Yale Logo Cancer is known to cause distortion in the genes which seemingly affect the human body. Researchers from Yale University recently highlighted that cancer becomes independent due to a small gene that permits it to get accustomed and propagate.

Researchers examined an oncogene addiction within a tumor that apparently offers an innovative and essential therapeutic target with the ability to restrict the harmful disease. Researchers studied the action of a specific microRNA, a class of small RNAs that supposedly control the expression of genes.

“If we show that a cancer is addicted to a particular gene, it means that we have a prime target to attack and treat it with drugs,” commented Frank Slack, professor of molecular cellular and developmental biology and Director of the Cancer Genetics and Genomics Program at Yale Cancer Center.

The micro-RNA known as miR-21 was observed to be active in almost every form of cancer tested. However, researchers have not yet underlined its effect on living organisms. They observed that mice mainly bred to over express miR-21 were capable of developing a form of lymphoma.

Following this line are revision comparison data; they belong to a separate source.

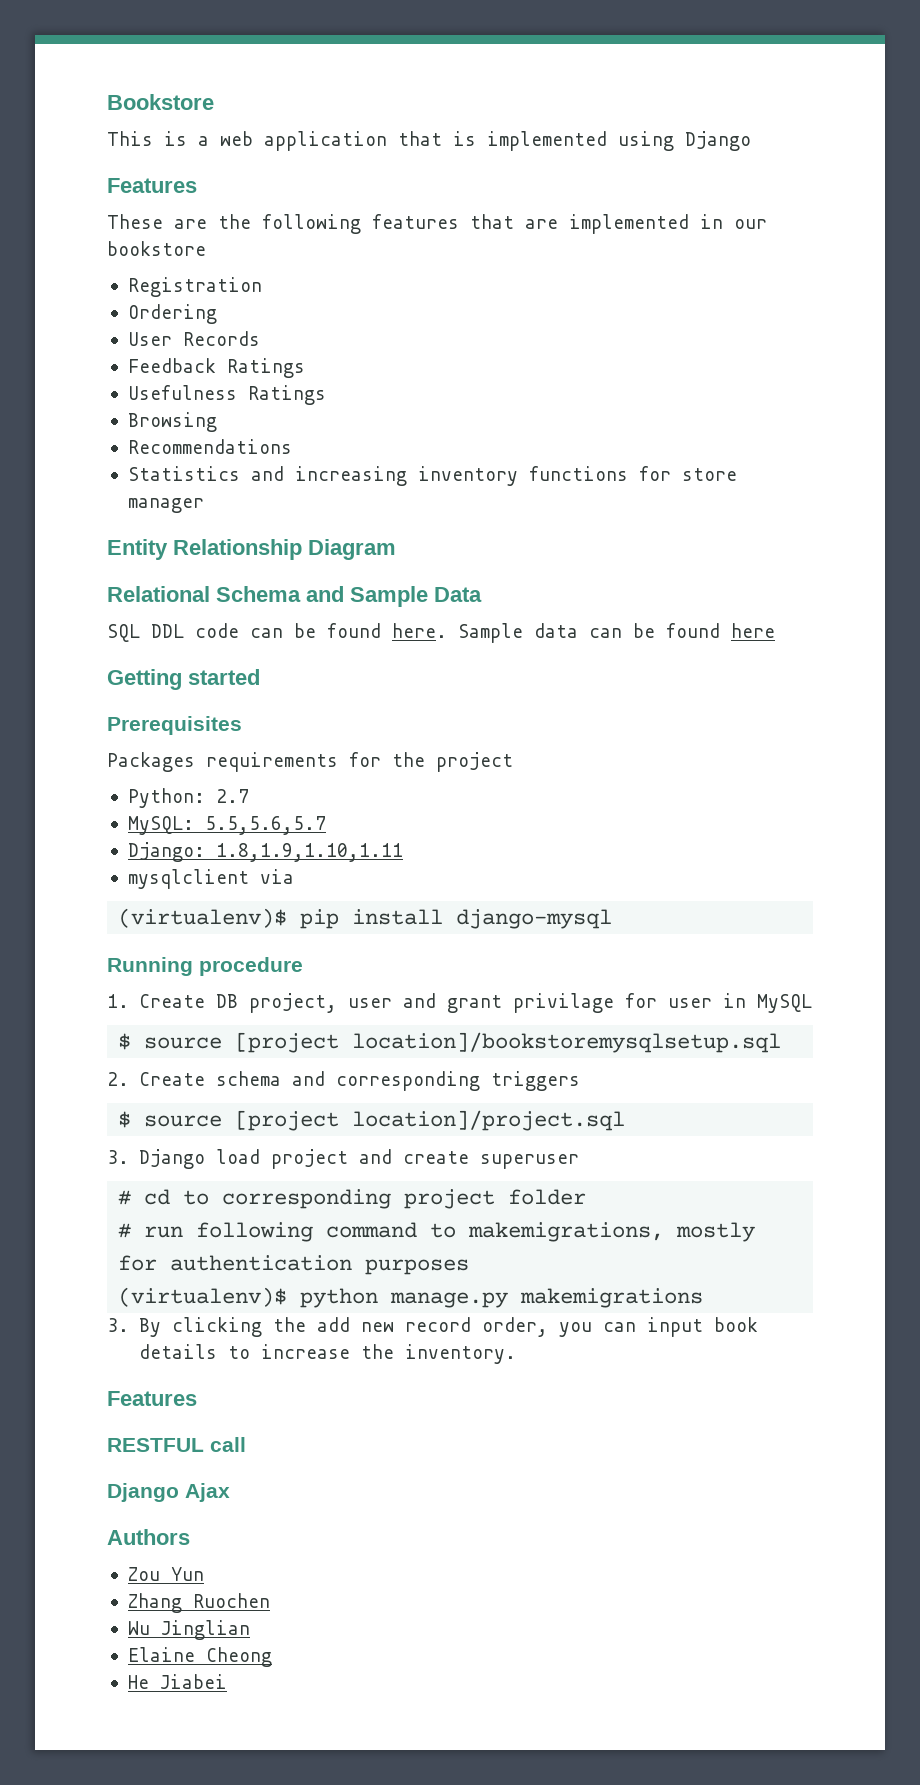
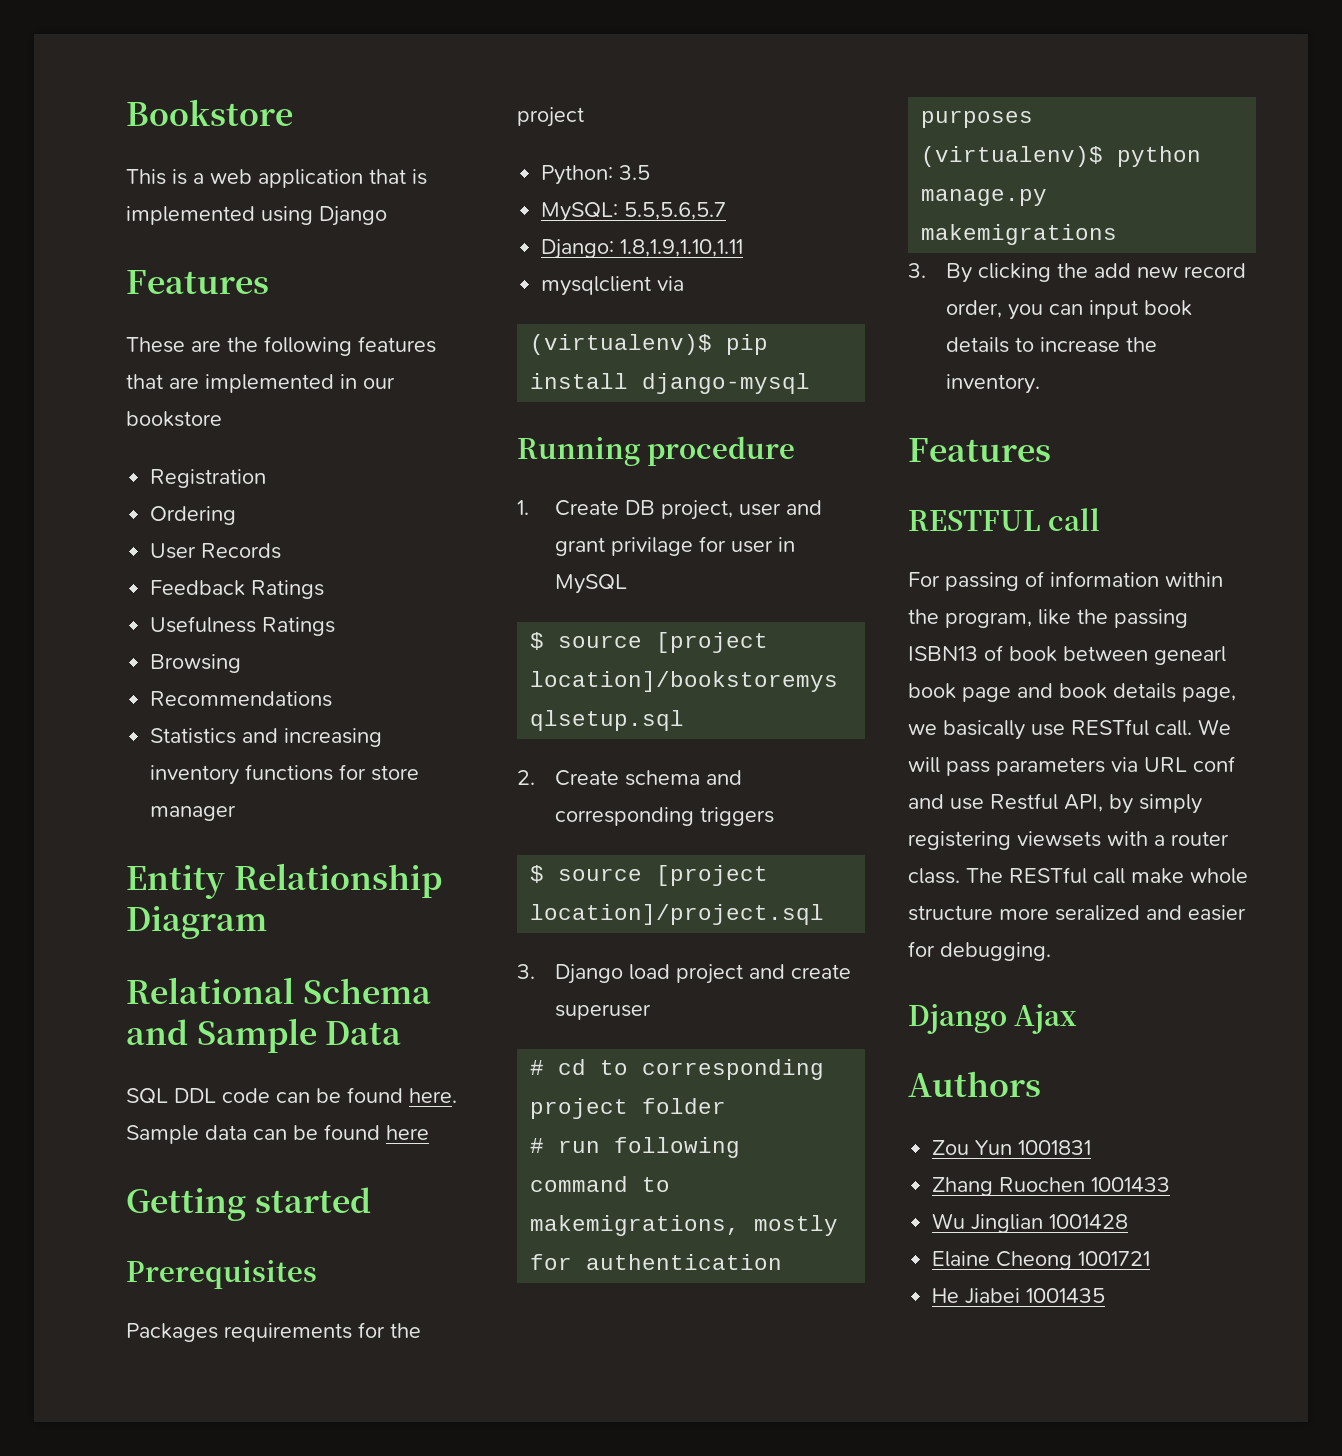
[215,789,249,803] 2.7 -> [619,165,651,180] 3.5
(246, 1444) none -> [908,571,1223,591] [908,609,1188,628] [908,645,1226,665] [908,683,1236,702] [908,719,1231,740] [908,756,1235,776] [908,793,1202,814] [908,831,1229,850] [908,867,1248,884] [908,905,1246,921] [908,941,1051,961] // For passing of information within the program, like the passing ISBN13 of book between genearl book page and book details page, we basically use RESTful call. We will pass parameters via URL conf and use Restful API, by simply registering viewsets with a router class. The RESTful call make whole structure more seralized and easier for debugging.
(204, 1574) none -> [1018,1140,1092,1155] 1001831
(270, 1600) none -> [1091,1177,1171,1192] 1001433
(250, 1630) none -> [1049,1214,1129,1229] 1001428
(272, 1657) none -> [1078,1251,1151,1266] 1001721
(227, 1681) none -> [1026,1288,1106,1303] 1001435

“Our understanding of ‘oncogene addiction’ in cancer has major potential to change the way we target and treat cancer, with a new emphasis on targeting and inactivating microRNAs,” remarked Thomas J. Lynch, Jr., MD, Director of Yale Cancer Center and Physician-in-Chief of Smilow Cancer Hospital at Yale-New Haven.

They further identified that when the gene was inactive in the mice, tumors entirely degenerated within days. These findings claim to be the first to reveal that cancer can be seemingly addicted to microRNAs and that their nonexistence may restrict cancer.

These findings were published in the August 8 online edition of the journal Nature.